**** Stored data
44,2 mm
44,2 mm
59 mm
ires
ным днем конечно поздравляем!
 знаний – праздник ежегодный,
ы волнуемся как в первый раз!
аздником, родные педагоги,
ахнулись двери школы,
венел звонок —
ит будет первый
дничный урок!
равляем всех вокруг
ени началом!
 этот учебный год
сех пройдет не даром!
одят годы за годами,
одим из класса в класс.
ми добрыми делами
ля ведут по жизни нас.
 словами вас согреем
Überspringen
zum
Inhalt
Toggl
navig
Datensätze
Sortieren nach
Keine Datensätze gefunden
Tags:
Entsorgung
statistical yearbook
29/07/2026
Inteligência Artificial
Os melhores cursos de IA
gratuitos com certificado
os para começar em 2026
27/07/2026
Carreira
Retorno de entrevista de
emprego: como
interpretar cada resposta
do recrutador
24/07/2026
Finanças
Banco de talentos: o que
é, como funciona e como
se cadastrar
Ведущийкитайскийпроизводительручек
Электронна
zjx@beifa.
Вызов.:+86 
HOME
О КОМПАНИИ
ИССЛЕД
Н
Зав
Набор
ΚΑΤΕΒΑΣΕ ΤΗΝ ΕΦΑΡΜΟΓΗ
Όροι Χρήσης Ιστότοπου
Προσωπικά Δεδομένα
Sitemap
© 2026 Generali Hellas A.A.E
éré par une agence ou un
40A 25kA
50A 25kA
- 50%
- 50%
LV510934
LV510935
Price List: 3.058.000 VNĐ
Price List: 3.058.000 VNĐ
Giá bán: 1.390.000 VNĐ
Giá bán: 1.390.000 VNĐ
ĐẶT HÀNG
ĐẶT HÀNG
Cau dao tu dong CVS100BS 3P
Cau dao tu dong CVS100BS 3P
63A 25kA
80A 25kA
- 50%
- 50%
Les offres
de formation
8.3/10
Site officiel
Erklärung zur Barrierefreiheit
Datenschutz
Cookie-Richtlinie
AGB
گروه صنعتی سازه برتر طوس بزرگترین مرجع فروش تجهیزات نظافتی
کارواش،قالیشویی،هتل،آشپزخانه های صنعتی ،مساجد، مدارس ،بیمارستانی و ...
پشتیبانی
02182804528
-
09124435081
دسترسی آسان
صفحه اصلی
********
When you copy the material, keep every line exactly as it stands.

Solution to this task:
44,2 mm
44,2 mm
59 mm
ires
ным днем конечно поздравляем!
 знаний – праздник ежегодный,
ы волнуемся как в первый раз!
аздником, родные педагоги,
ахнулись двери школы,
венел звонок —
ит будет первый
дничный урок!
равляем всех вокруг
ени началом!
 этот учебный год
сех пройдет не даром!
одят годы за годами,
одим из класса в класс.
ми добрыми делами
ля ведут по жизни нас.
 словами вас согреем
Überspringen
zum
Inhalt
Toggl
navig
Datensätze
Sortieren nach
Keine Datensätze gefunden
Tags:
Entsorgung
statistical yearbook
29/07/2026
Inteligência Artificial
Os melhores cursos de IA
gratuitos com certificado
os para começar em 2026
27/07/2026
Carreira
Retorno de entrevista de
emprego: como
interpretar cada resposta
do recrutador
24/07/2026
Finanças
Banco de talentos: o que
é, como funciona e como
se cadastrar
Ведущийкитайскийпроизводительручек
Электронна
zjx@beifa.
Вызов.:+86 
HOME
О КОМПАНИИ
ИССЛЕД
Н
Зав
Набор
ΚΑΤΕΒΑΣΕ ΤΗΝ ΕΦΑΡΜΟΓΗ
Όροι Χρήσης Ιστότοπου
Προσωπικά Δεδομένα
Sitemap
© 2026 Generali Hellas A.A.E
éré par une agence ou un
40A 25kA
50A 25kA
- 50%
- 50%
LV510934
LV510935
Price List: 3.058.000 VNĐ
Price List: 3.058.000 VNĐ
Giá bán: 1.390.000 VNĐ
Giá bán: 1.390.000 VNĐ
ĐẶT HÀNG
ĐẶT HÀNG
Cau dao tu dong CVS100BS 3P
Cau dao tu dong CVS100BS 3P
63A 25kA
80A 25kA
- 50%
- 50%
Les offres
de formation
8.3/10
Site officiel
Erklärung zur Barrierefreiheit
Datenschutz
Cookie-Richtlinie
AGB
گروه صنعتی سازه برتر طوس بزرگترین مرجع فروش تجهیزات نظافتی
کارواش،قالیشویی،هتل،آشپزخانه های صنعتی ،مساجد، مدارس ،بیمارستانی و ...
پشتیبانی
02182804528
-
09124435081
دسترسی آسان
صفحه اصلی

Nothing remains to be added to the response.